Но тут же загасил в себе протуберанец надежды. Ибо успел за весь период стационара убедиться в волкодавной хватке сил, некогда швырнувших их – горсть опогоненных человечков, в горнило атомного взрыва. Чтобы потом, с той же директивной хваткой, бросить облученных в Молох лечения, хронометрировать и методологично фиксировать процессы необратимого распада, чередующиеся с временным улучшением.
Чертом из табакерки выскочила в нем неожиданная мысль: а может так и нужно? Может в этом свой смысл, организованный и зашифрованный Сталиным, который запустил евреев в две экстремальные системы: в ГУЛАГ и госпитально – лучевую терапию?
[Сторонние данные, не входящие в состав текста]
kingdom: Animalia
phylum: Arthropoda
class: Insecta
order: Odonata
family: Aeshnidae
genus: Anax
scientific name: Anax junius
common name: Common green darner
И там и там простой, сострадающий организм не выдержит, надломится. И там и там идет схожая, оскаленная драка с патологией: болезнетворной и морально-политической. Здесь – Борисы Иосифовичи, там – Фирины, Раппопорты и Коганы, кои копаются в этих паталогиях с хищным азартом, ковыряются в предательстве, дерьме, в крови и гное – со смаком и нахрапом, начисто лишенные сопленосных сантиментов… и там и там не выпускают свои жертвы за здорово живешь, доводя их педантично и любознательно до могилы.
Его, майора Заварзина, и близко не подпустят ни к аэродрому, ни к вокзалу, чтобы удрать к Аверьяну. Ибо висит на его, майорском полутрупе военно-вещевая бирка: «Собственность Министерства обороны».
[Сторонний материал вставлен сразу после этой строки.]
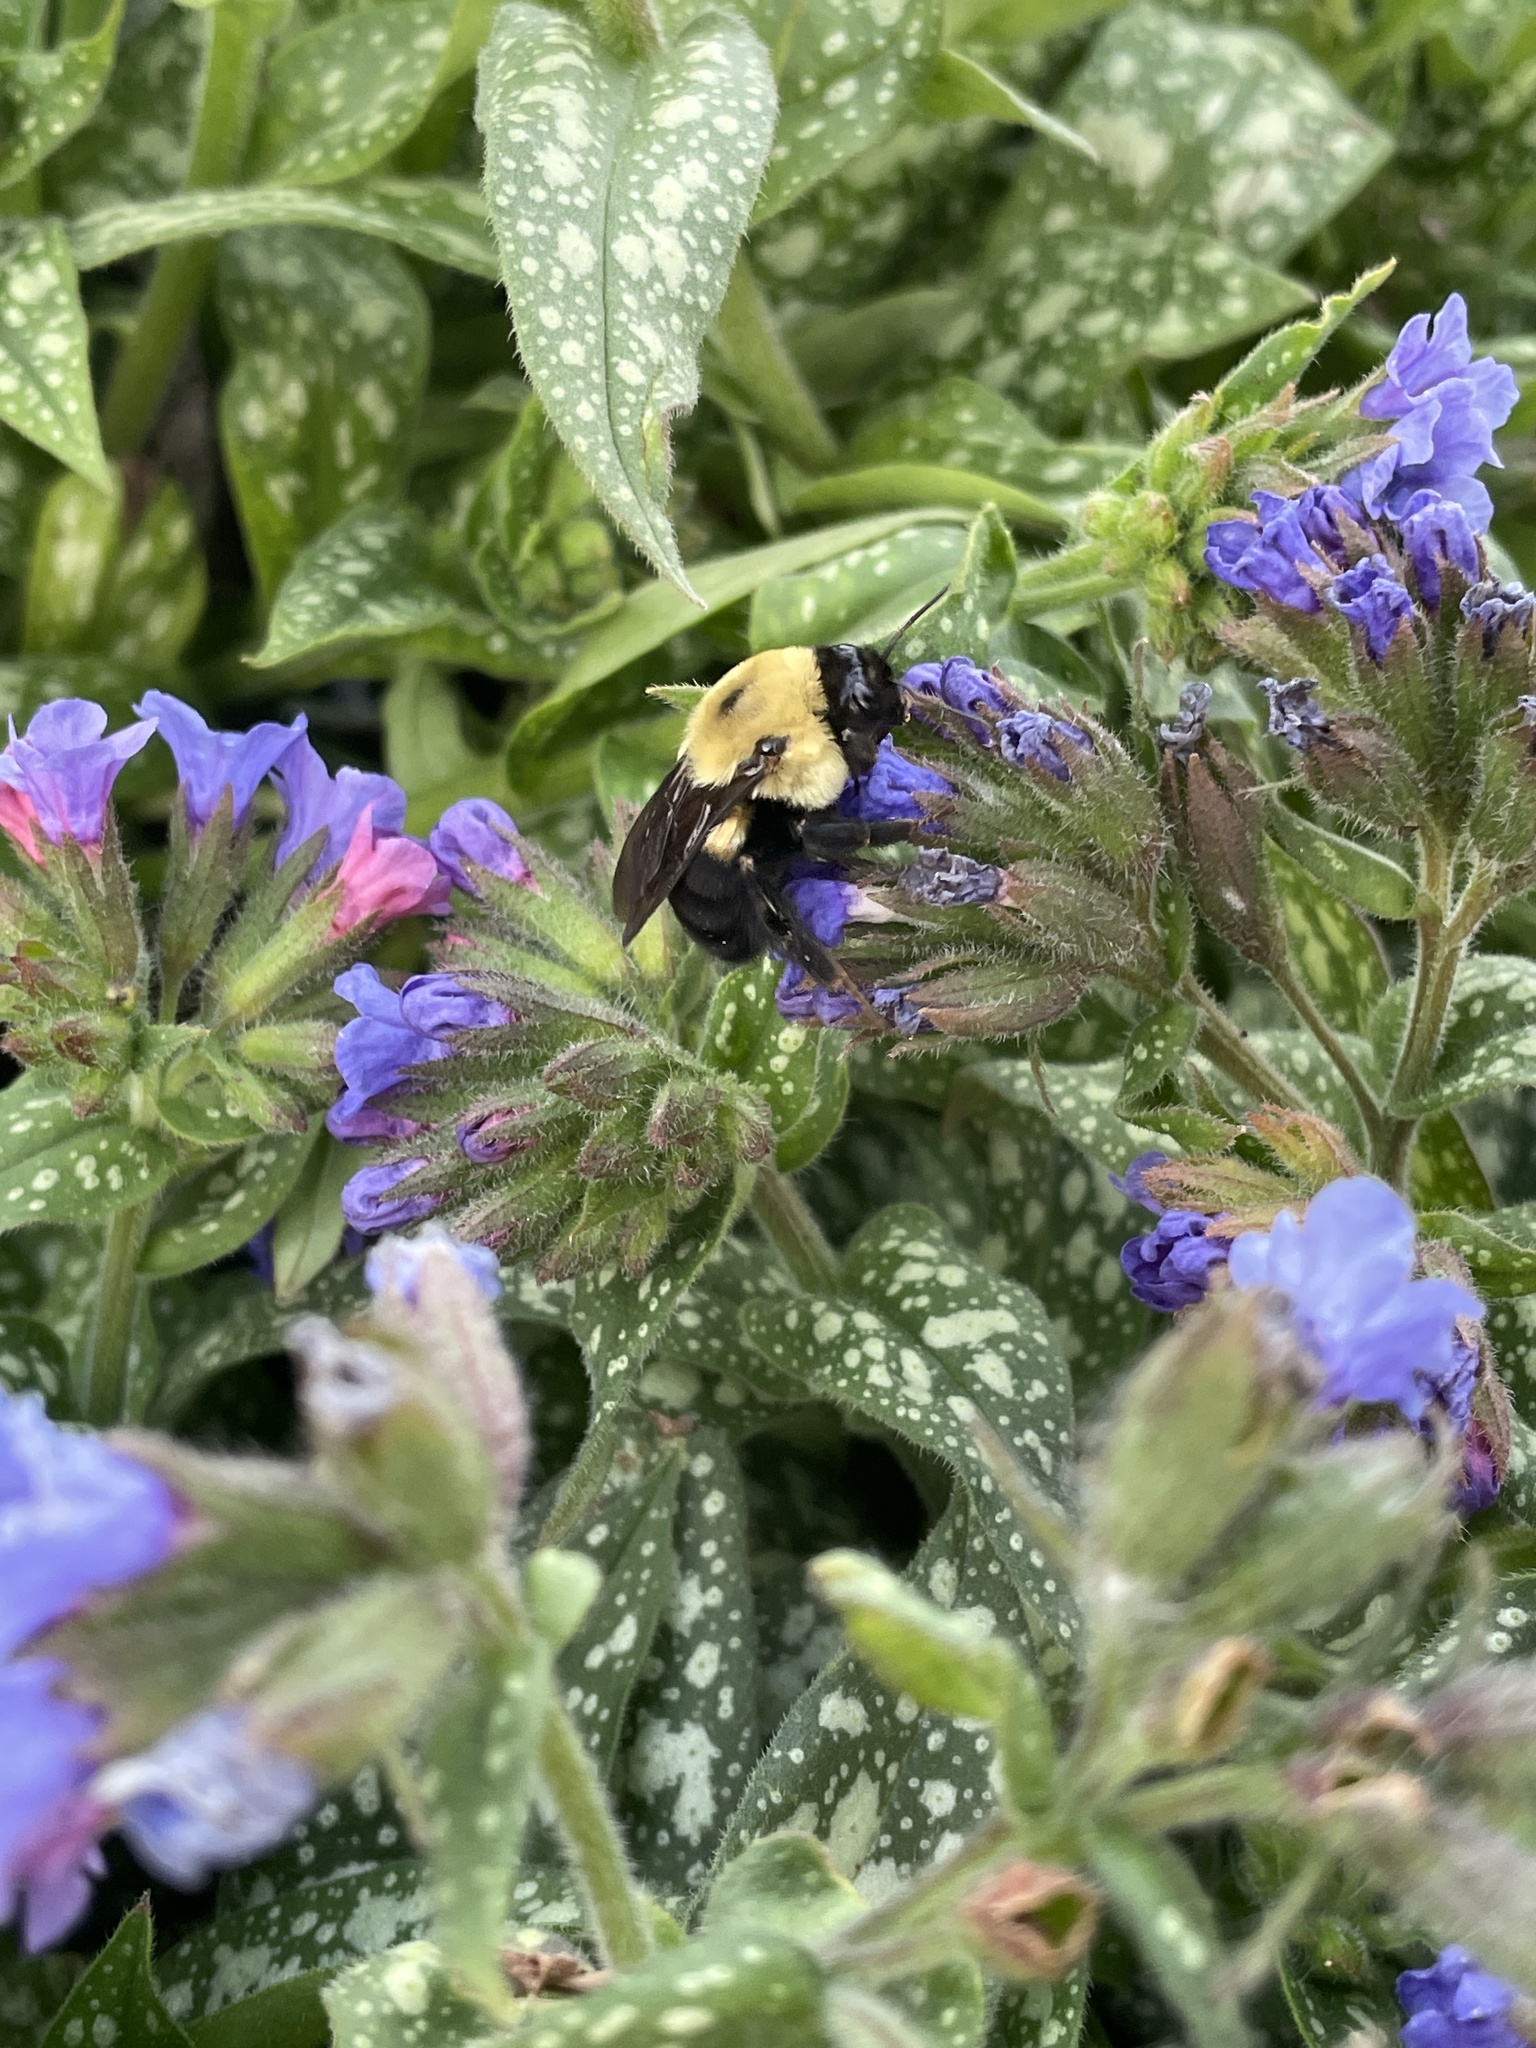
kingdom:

Майор стал подниматься. Истекавшая ночь нагрузила тело неподъемным свинцом: с ним уже не справлялись ноги. Наконец он встал и утвердился в вертикали, вцепившись в штакетник. Теперь предстояло оторвать подошвы от земли и сделать несколько шагов бескостными, трясущимися ходулями, в кои превратились ноги.
Набираясь сил для этого действа, он вдруг почуял, как оторвался от земли. Его внесло в калитку. Чукалин нес херувимно– бесплотное тело, почти не ощущая веса – шагал молча и угрюмо, не возвращаясь к теме Аверьяна. Поскольку все понял, считав из офицера истинную причину отказа.
Он внес соратника по Виолетте на крыльцо. Поставил у бревенчатой стены.
– Ну и здоров ты, студент, – замедленно и вязко усмехнулся майор – небитый битого к жене доставил. Коли так, пошарь в палисаднике. Доставь сюда и пукалку. Нам с ней в комплекте надо быть, когда начальство труповую инвентаризацию затеет.
Евген спустился в палисадник. Выцелив взглядом тусклый блеск стали под деревцом сирени, уже почти откричавшей цветом, струившей иссыхающе-последний аромат. Поднял оружие. Стер рукавом земляные крохи, понес к крыльцу.
Майор сунул мертвенно-отблескивающую машинку в кобуру.
– Ну… все что ли… – сказал, предчувствуя бездонность обрыва, куда теперь предстояло рухнуть – скупую слезу пролить бы надо, да по уставу не положено. Ты, парень, вот что уясни.
И ускоряясь, боясь потерять отчетливо оформившееся предвидение, стал ронять каленые, последние фразы.